I have a little debate with myself every few weeks about whether or not I should invest in a stand mixer. It usually happens when I get ready to make bread. Kneading can be rather annoying and difficult to do by hand so a mixer would be great to have. However, kneading is probably the only exercise I ever get so it's really a matter of health.

Honestly, most breads aren't too much of a bother to make by hand. The only recipe I find a little bothersome is brioche and that's because it involves incorporating butter into a soft dough. Well, I've come up with a technique to make it much easier and now it seems like that stand mixer is really unnecessary. I guess I saved myself $300 and also saved myself my only workout, right?
Ingredients [yields 8 small brioche or 8 brioche buns]:
3 to 3½ cups flour
1 teaspoon salt
¾ cup warm water
¼ cup warm milk
1 teaspoon honey
2¼ teaspoons dry active yeast (one package)
2 + 1 egg
4 tablespoons room temperature butter

The first step to making brioche (my way) is to bloom the yeast. Combine the warm water and milk with the honey and yeast. Make sure the warm water and milk are no hotter than 110F or the yeast will die! Mix it up and let it sit until it's foamy and frothy. That's how you know the yeast are alive.
Crack in two eggs and whisk them into the yeast mixture.
In a large bowl, stir together the flour and salt.
Pour the yeast and egg mixture over the flour and stir just long enough so that there isn't a pool of liquid in the bowl.
Cube up 4 tablespoons of butter and drop in 3 to 4 cubes into the dough, stirring after each addition.

Dump the dough out onto a working surface and start kneading away. You'll encounter the little cubes of butter on the surface here and there and if you do, just fold the dough in so that the butter is at the center of the ball of dough. Keep kneading until the dough is smooth and elastic and slightly sticky.

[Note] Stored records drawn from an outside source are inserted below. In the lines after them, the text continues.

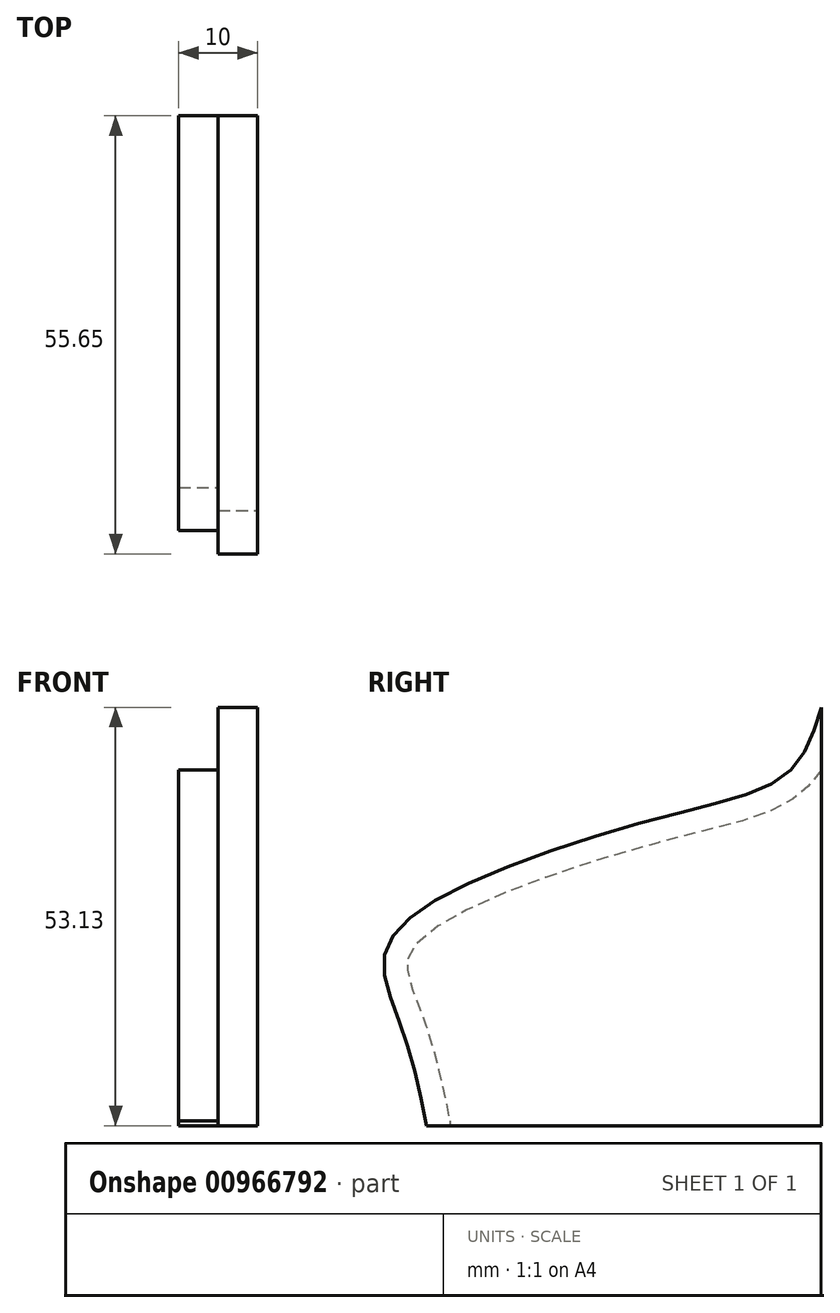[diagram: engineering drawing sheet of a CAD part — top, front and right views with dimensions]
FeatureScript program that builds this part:
annotation { "Feature Type Name" : "Feature", "Feature Type Description" : "" }
export const myFeature = defineFeature(function(context is Context, id is Id, definition is map)
    precondition{}
    {
        {
            var Q0;
            Q0=qCreatedBy(makeId("Right.planeOp"),FACE);
            var sketch = newSketch(context, id + "F0", { "sketchPlane" : qUnion([Q0])});
            skFitSpline(sketch, "E0", {"points": [v(39.06, 53.13) * mm, v(34.96, 44.94) * mm, v(19.95, 39.48) * mm, v(-10.08, 28.56) * mm, v(-16.56, 21.06) * mm, v(-14.17, 12.19) * mm, v(-11.1, 0) * mm], "startDerivative": vector(-20.75, -68.08) * mm, "endDerivative": vector(16.35, -79.43) * mm});
            skLineSegment(sketch, "E1", {"start": v(-11.1, 0) * mm, "end": v(39.06, 0) * mm});
            skLineSegment(sketch, "E2", {"start": v(39.06, 0) * mm, "end": v(39.06, 53.13) * mm});
            skSolve(sketch);
        }
        {
            var Q0;
            Q0=makeQuery(id+"F0.imprint","IMPRINT",FACE,{"disambiguationData":[TD([[makeQuery(id+"F0.imprint","IMPRINT",EDGE,{"derivedFrom":sQuery(id+"F0.wireOp",EDGE,"E0")}),1.0]])]});
            extrude(context, id + "F1", {"entities" : qUnion([Q0]), "oppositeDirection" : true, "depth" : 5 * mm, "offsetDistance" : 25 * mm});
        }
        {
            var Q0;
            Q0=makeQuery(id+"F1.opExtrude","CAP_FACE",FACE,{"disambiguationData":[OSD([sQuery(id+"F0.wireOp",EDGE,"E0"),sQuery(id+"F0.wireOp",EDGE,"E1"),sQuery(id+"F0.wireOp",EDGE,"E2")])],"isStart":false});
            var sketch = newSketch(context, id + "F2", { "sketchPlane" : qUnion([Q0])});
            skFitSpline(sketch, "E3.0", {"points": [v(-41.93, 52.26) * mm, v(-41.71, 51.55) * mm, v(-41.27, 50.08) * mm, v(-40.44, 47.8) * mm, v(-39.51, 45.9) * mm, v(-38.54, 44.42) * mm, v(-37.81, 43.54) * mm, v(-37.16, 42.88) * mm, v(-36.45, 42.24) * mm, v(-35.51, 41.54) * mm, v(-34.31, 40.81) * mm, v(-32.63, 39.98) * mm, v(-30.38, 39.14) * mm, v(-27.46, 38.28) * mm, v(-24.81, 37.61) * mm, v(-22.57, 37.05) * mm, v(-20.83, 36.61) * mm, v(-19.02, 36.14) * mm, v(-16.5, 35.45) * mm, v(-13.25, 34.52) * mm, v(-9.24, 33.28) * mm, v(-3.9, 31.5) * mm, v(1.19, 29.58) * mm, v(5.57, 27.6) * mm, v(8.4, 26.12) * mm, v(10.6, 24.7) * mm, v(12.16, 23.38) * mm, v(12.94, 22.41) * mm, v(13.3, 21.75) * mm, v(13.48, 21.29) * mm, v(13.56, 20.93) * mm, v(13.59, 20.63) * mm, v(13.6, 20.29) * mm, v(13.56, 19.8) * mm, v(13.38, 18.85) * mm, v(13.03, 17.7) * mm, v(12.55, 16.4) * mm, v(12.15, 15.34) * mm, v(11.79, 14.41) * mm, v(11.5, 13.63) * mm, v(11.21, 12.83) * mm, v(10.88, 11.82) * mm, v(10.5, 10.59) * mm, v(10.15, 9.35) * mm, v(9.71, 7.7) * mm, v(9.22, 5.6) * mm, v(8.67, 3.1) * mm, v(8.33, 1.43) * mm, v(8.16, 0.6) * mm]});
            skLineSegment(sketch, "E4", {"start": v(-39.06, 0) * mm, "end": v(-39.06, 45.23) * mm});
            skLineSegment(sketch, "E5.0", {"start": v(8.16, 0) * mm, "end": v(-39.06, 0) * mm});
            skLineSegment(sketch, "E6", {"start": v(8.16, 0.6) * mm, "end": v(8.16, 0) * mm});
            skPoint(sketch, "E7.orphan", {"position": v(11.1, 0) * mm});
            skSolve(sketch);
        }
        {
            var Q0;
            Q0 = qSketchRegion(id + "F2", true);
            extrude(context, id + "F3", {"entities" : qUnion([Q0]), "operationType" : NewBodyOperationType.ADD, "depth" : 5 * mm, "offsetDistance" : 25 * mm});
        }
    });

I find this technique so much easier than what typical brioche recipes dictate, which is to make a smooth dough without the butter and then incorporating pieces of butter into the smooth dough. It's supremely difficult to do this by hand without ending up with greasy hands with butter in your nails. If you're using a mixer, you should obviously go about it the traditional way.
Pop the dough into a bowl and cover with cling film. Let the dough proof for 2 hours or until it doubles in volume.
Dump the dough out and punch to press all the air out.
Flatten the dough into a circle and use a bench scraper to divide the dough into 8 pieces. If you're really concerned about making everything the exact same size, you can weigh the dough.
Grease up your brioche tins generously with butter. If you don't have brioche molds, you can use a regular muffin pan.
Roll each dough wedge into a smooth ball. My technique is to use both hands to smooth out the top and tuck the dough under.
To make the classic brioche shape, roll the ball into a bowling pin shape by using a sawing motion. You want about a quarter of the dough to form the "head" of the pin and the rest of the dough to form the "body."
Next, poke a hole into the bigger part of the dough and then push the smaller nub of dough up into the hole.
Gently press the dough into the brioche tin.
I made four classic brioche.
The rest of the dough was formed into little rounds. These guys were made to become burger buns.
Cover the dough again with a damp cloth and leave the rolls to rise for one hour.

Grab an egg and beat it up and then brush the tops of all of the dough with the egg wash.
Pop the brioche into a 400F oven for 12 minutes. After 12 minutes, raise the oven temperature to 450F and bake for 5 more minutes or until the brioche are lovely and brown and shiny.
Gorgeous, right? I don't like overly dark brioche. I think that when they're left to get really dark, they end up too dry and they lose their buttery lightness. But hey, that's just me.
And check out those buns! My anaconda don't... If you're wondering, I made brioche buns so I could make some crazy amazing burgers. Come back tomorrow if you're a burger fan.
Let the brioche cool briefly on a wire rack before digging in.
I like splitting the brioche right in half and smearing it with a pat of butter and a generous amount of jam. On this particular occasion, I went with apricot. The brioche is fluffy and buttery with a crisp exterior. I think it makes an amazing breakfast.
I think the fluted edges are so cute.